Well said lambchops!


----------



## babynowplease

Thanks, everyone, for the reassurance! I am feeling better about everything now. I think what freaked me out was that I looked up the 38 week twin bellies and the cost of day care for twin infants on the same day... the costs, the pregnancy itself - everything just seemed so overwhelming.

Lots of great pointers from you all. I have, indeed, found that reading about pregnancies with multiples and being on this board have helped me with my slight panic. Although this is a little scary (but very exciting!), it's comforting to see all the other people who have been through pregnancies with multiples and made it through just fine.

At this point, I am waiting for my OB appointment later today and hoping they will do an ultrasound, find the heartbeats with a doppler, or do something to let me know that both babies are okay! I am totally nervous because some of my symptoms have been fading - but the nerves just remind me that while I have been overwhelmed, I am also excited and somehow feel that this is just 'meant to be.'


----------



## lisababe5

babynowplease said:


> Lots of great pointers from you all.

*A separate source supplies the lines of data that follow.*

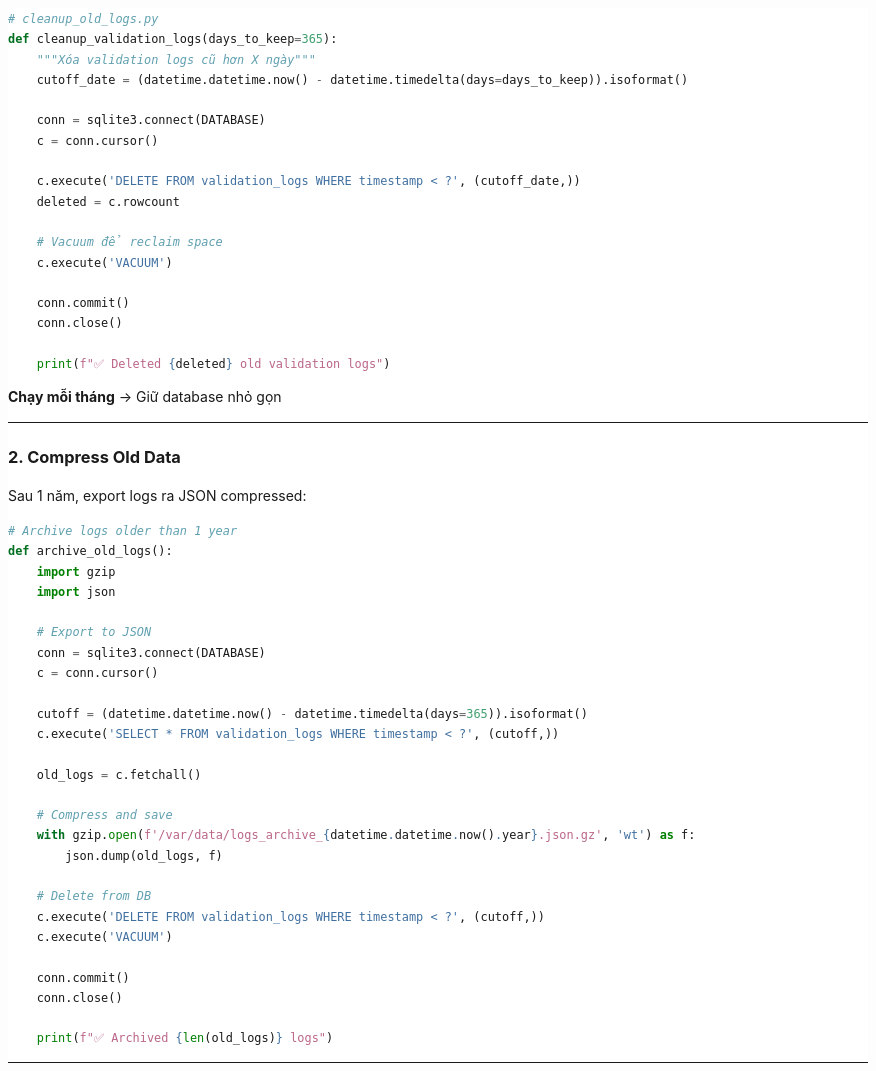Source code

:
 ```python
# cleanup_old_logs.py
def cleanup_validation_logs(days_to_keep=365):
    """Xóa validation logs cũ hơn X ngày"""
    cutoff_date = (datetime.datetime.now() - datetime.timedelta(days=days_to_keep)).isoformat()
    
    conn = sqlite3.connect(DATABASE)
    c = conn.cursor()
    
    c.execute('DELETE FROM validation_logs WHERE timestamp < ?', (cutoff_date,))
    deleted = c.rowcount
    
    # Vacuum để reclaim space
    c.execute('VACUUM')
    
    conn.commit()
    conn.close()
    
    print(f"✅ Deleted {deleted} old validation logs")
```

**Chạy mỗi tháng** → Giữ database nhỏ gọn

---

### **2. Compress Old Data**

Sau 1 năm, export logs ra JSON compressed:

```python
# Archive logs older than 1 year
def archive_old_logs():
    import gzip
    import json
    
    # Export to JSON
    conn = sqlite3.connect(DATABASE)
    c = conn.cursor()
    
    cutoff = (datetime.datetime.now() - datetime.timedelta(days=365)).isoformat()
    c.execute('SELECT * FROM validation_logs WHERE timestamp < ?', (cutoff,))
    
    old_logs = c.fetchall()
    
    # Compress and save
    with gzip.open(f'/var/data/logs_archive_{datetime.datetime.now().year}.json.gz', 'wt') as f:
        json.dump(old_logs, f)
    
    # Delete from DB
    c.execute('DELETE FROM validation_logs WHERE timestamp < ?', (cutoff,))
    c.execute('VACUUM')
    
    conn.commit()
    conn.close()
    
    print(f"✅ Archived {len(old_logs)} logs")
```

---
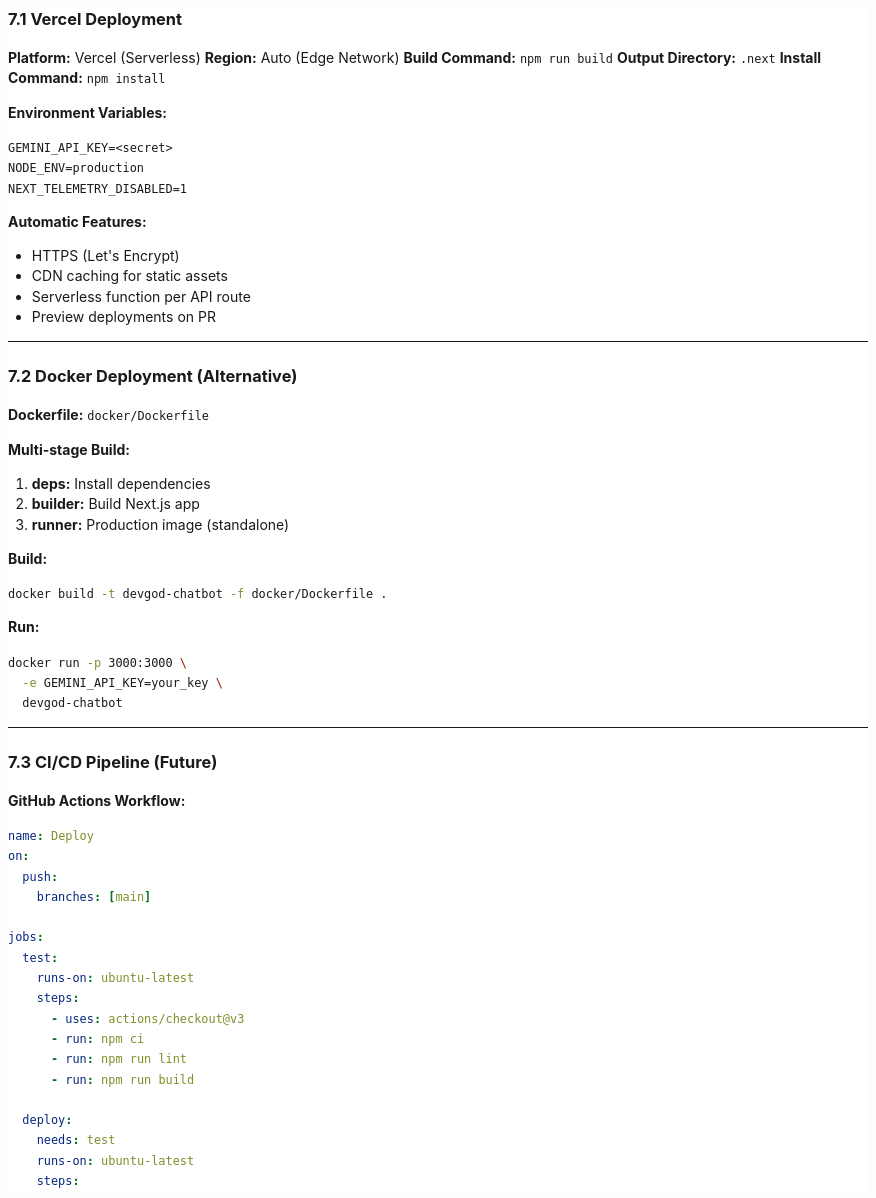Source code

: ### 7.1 Vercel Deployment

**Platform:** Vercel (Serverless)
**Region:** Auto (Edge Network)
**Build Command:** `npm run build`
**Output Directory:** `.next`
**Install Command:** `npm install`

**Environment Variables:**
```
GEMINI_API_KEY=<secret>
NODE_ENV=production
NEXT_TELEMETRY_DISABLED=1
```

**Automatic Features:**
- HTTPS (Let's Encrypt)
- CDN caching for static assets
- Serverless function per API route
- Preview deployments on PR

---

### 7.2 Docker Deployment (Alternative)

**Dockerfile:** `docker/Dockerfile`

**Multi-stage Build:**
1. **deps:** Install dependencies
2. **builder:** Build Next.js app
3. **runner:** Production image (standalone)

**Build:**
```bash
docker build -t devgod-chatbot -f docker/Dockerfile .
```

**Run:**
```bash
docker run -p 3000:3000 \
  -e GEMINI_API_KEY=your_key \
  devgod-chatbot
```

---

### 7.3 CI/CD Pipeline (Future)

**GitHub Actions Workflow:**
```yaml
name: Deploy
on:
  push:
    branches: [main]

jobs:
  test:
    runs-on: ubuntu-latest
    steps:
      - uses: actions/checkout@v3
      - run: npm ci
      - run: npm run lint
      - run: npm run build

  deploy:
    needs: test
    runs-on: ubuntu-latest
    steps:
```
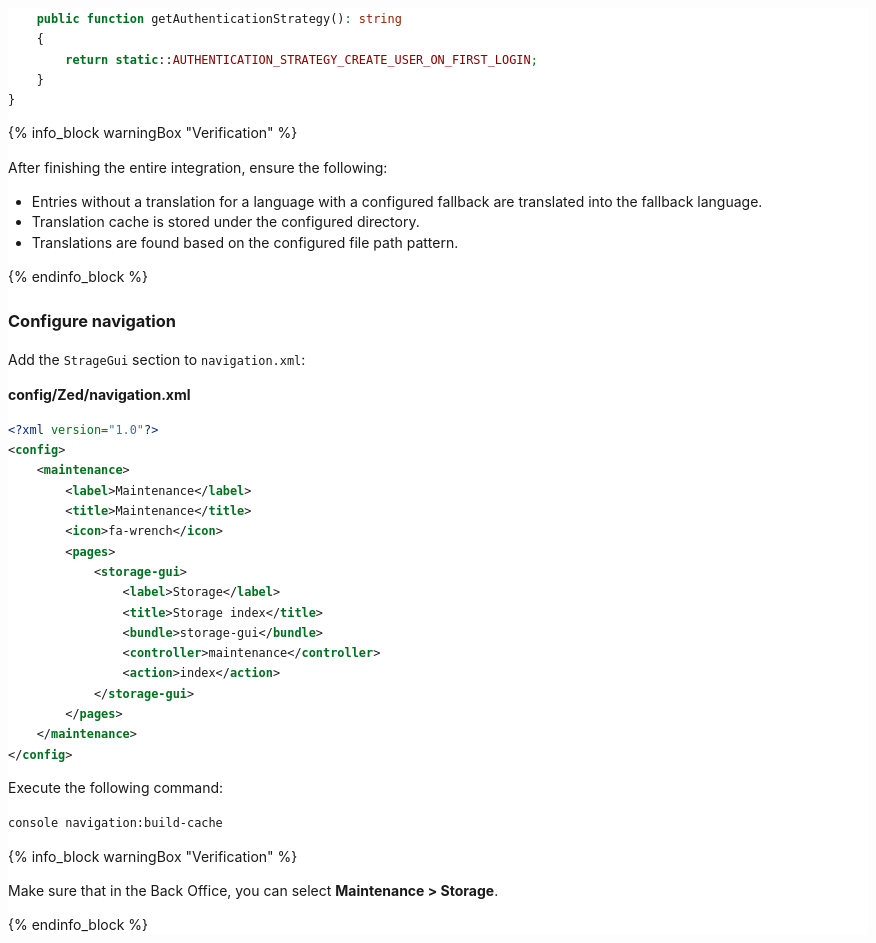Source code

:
 ```php
    public function getAuthenticationStrategy(): string
    {
        return static::AUTHENTICATION_STRATEGY_CREATE_USER_ON_FIRST_LOGIN;
    }
}
```

{% info_block warningBox "Verification" %}

After finishing the entire integration, ensure the following:
* Entries without a translation for a language with a configured fallback are translated into the fallback language.
* Translation cache is stored under the configured directory.
* Translations are found based on the configured file path pattern.

{% endinfo_block %}

### Configure navigation

Add the `StrageGui` section to `navigation.xml`:

**config/Zed/navigation.xml**

```xml
<?xml version="1.0"?>
<config>
    <maintenance>
        <label>Maintenance</label>
        <title>Maintenance</title>
        <icon>fa-wrench</icon>
        <pages>
            <storage-gui>
                <label>Storage</label>
                <title>Storage index</title>
                <bundle>storage-gui</bundle>
                <controller>maintenance</controller>
                <action>index</action>
            </storage-gui>
        </pages>
    </maintenance>
</config>
```

Execute the following command:

```bash
console navigation:build-cache
```

{% info_block warningBox "Verification" %}

Make sure that in the Back Office, you can select **Maintenance&nbsp;<span aria-label="and then">></span> Storage**.

{% endinfo_block %}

I have, indeed, found that reading about pregnancies with multiples and being on this board have helped me with my slight panic. Although this is a little scary (but very exciting!), it's comforting to see all the other people who have been through pregnancies with multiples and made it throthis just fine.'

I was just going to say take a look at the recent birth stories on here and pics of the cutest little babies - if you're ever feeling down this will melt your heart and push the fear to the back of your mind. x


----------